The good thing is to have an internal press release, demonstrating your service updates or opinion pieces. You will not notice a significant impact, but maintaining fresh content is a must.

Another good strategy is to publish tutorials or how-to articles that could be a part of the content strategy.

Customer Base

As mentioned earlier, your primary target is to make sure you keep increasing the lifetime value. Communicate with your customers directly to gather feedback. Feedback will help you to deliver essential features or services to keep your customers happy.
I highly recommend focusing on 80% of the revenue customers; that would be your 20% of the customer base (80/20 rules apply to most businesses).
Also, make sure you identify the industries your customers represent and how they found you; it will help you to focus on the sources that work best.
I also suggest using a review service like TrustPilot to expose your service quality based on your customer reviews.
Make sure you have a periodic talk with your customers to have a pulse of customer happiness.

Planning and Budgeting

Indeed, the beginning is the hardest part. Allocating a small budget can end up having a shallow impact. However, if you can assign a large budget (recommended), you can see a more comprehensive picture of weaknesses and strengths to spot the opportunities.

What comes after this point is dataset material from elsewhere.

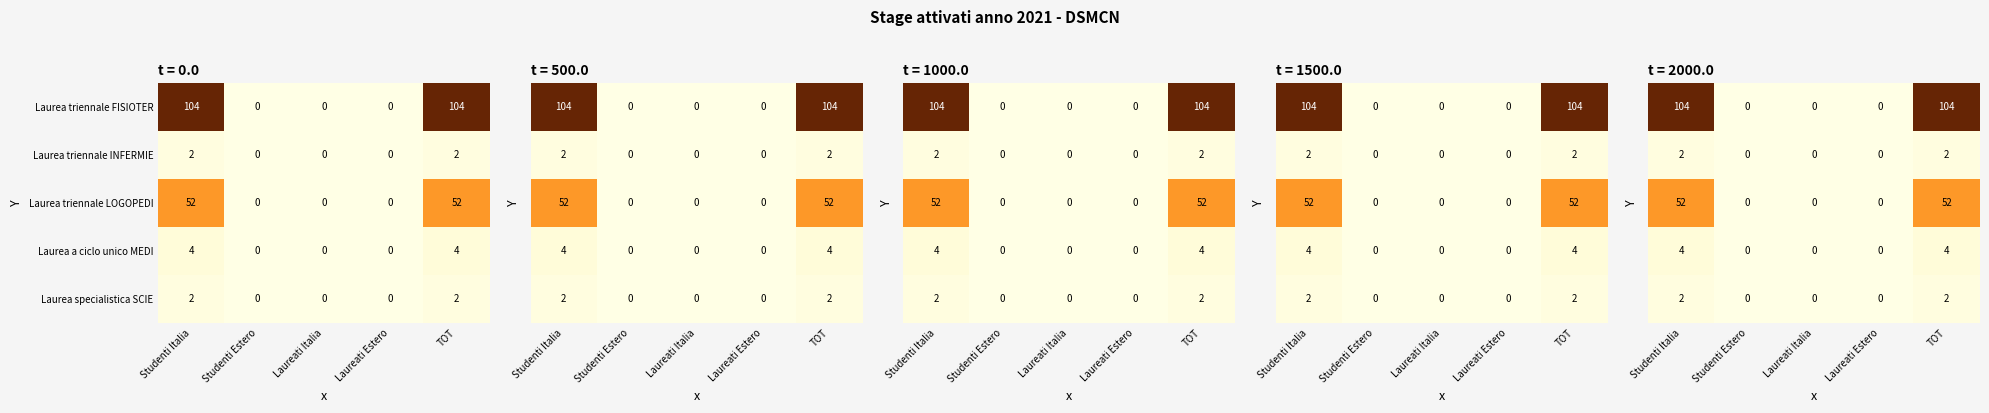

True or false: Laurea specialistica SCIE has a value of 1 at Studenti Italia.

False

The budget should consist of:

  • PPC budget for search engines (primary)
  • PPC budget for LinkedIn (advanced)
  • PR campaigns
  • Blog post content
  • Landing pages (how many do you want to create monthly)
  • Social media upkeep

We haven’t found any other sources that could be valuable. Still, if you think about something that could be useful for driving valuable traffic, it is always a good idea to allocate some budget to test it.

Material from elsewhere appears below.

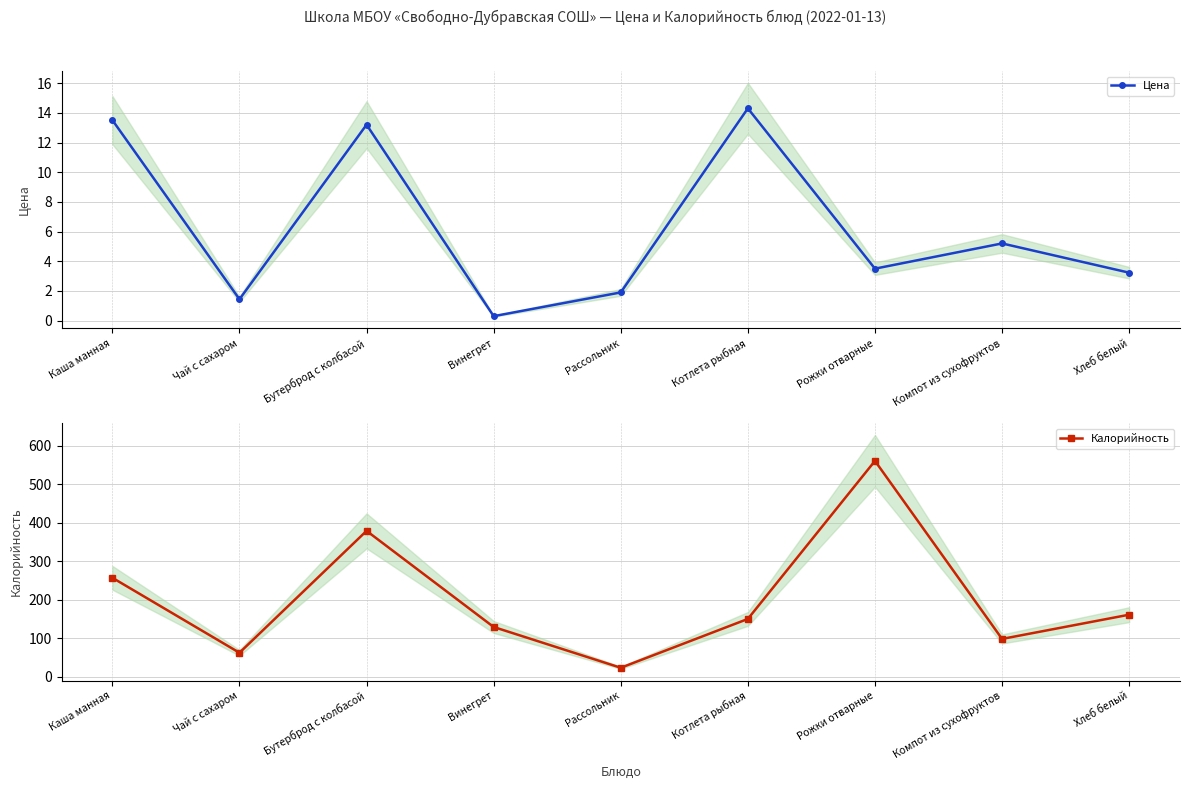

True or false: Калорийность has a value of 39.0 at Рассольник.

False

You might ask how much budget you need to allocate. Usually, you should have at least $5K per month for PPC for search engines, preferably $15K per month. At least $2K for LinkedIn (if you will decide to try it). Since a PR campaign should be at least 1-2 PR articles per month to make an impact, you should allocate around $2K per month. The rest depends solely on you, what content writers you use, and how flexible your CMS is for creating new landing pages.

Please note that you should look after your service pricing, but again hosting business is based on scalability and lifetime value.

Marketing Tools

I have already mentioned some of the tools we use, like Ahrefs, LeadFeeder, TrustPilot. You should also know the basics, such as Google Analytics and webmaster tools for search engines, which would show you the problems or indexing performance.

We also use Hotjar, which shows the heatmap of visitors’ activity, and it will help you identify the usability issues.

Analytics

Google Analytics

Google analytics dashboard

Hotjar

hotjar

Lead Tracking

LeadFeeder

LeadFeeder

Review and Feedback

Trustpilot

TrustPilot

Webmaster Tools

Google Search Console

Google search console view

Bing Webmaster Tools (covers Yahoo, DuckDuckGo, etc.)

Bing Webmaster tools dashboard

You can find many tools out there with heavy reviews in many blogs, but you do not need that much of them to have most of the indicators tracked that are important for your business.

Performance Tracking

Once you have all your marketing activities up and running, the most important fact is to have your numbers straight before starting any activities. Make sure you understand what your churn rate, lifetime value, and upsell factors are.

A month later, you can compare the results with enough data to evaluate your marketing activity performance.

The best is to do monthly reports, as weekly or bi-weekly reports are too frequent to notice the impact. However, if your budget is relatively large, then it makes sense to do much more frequent check-ups.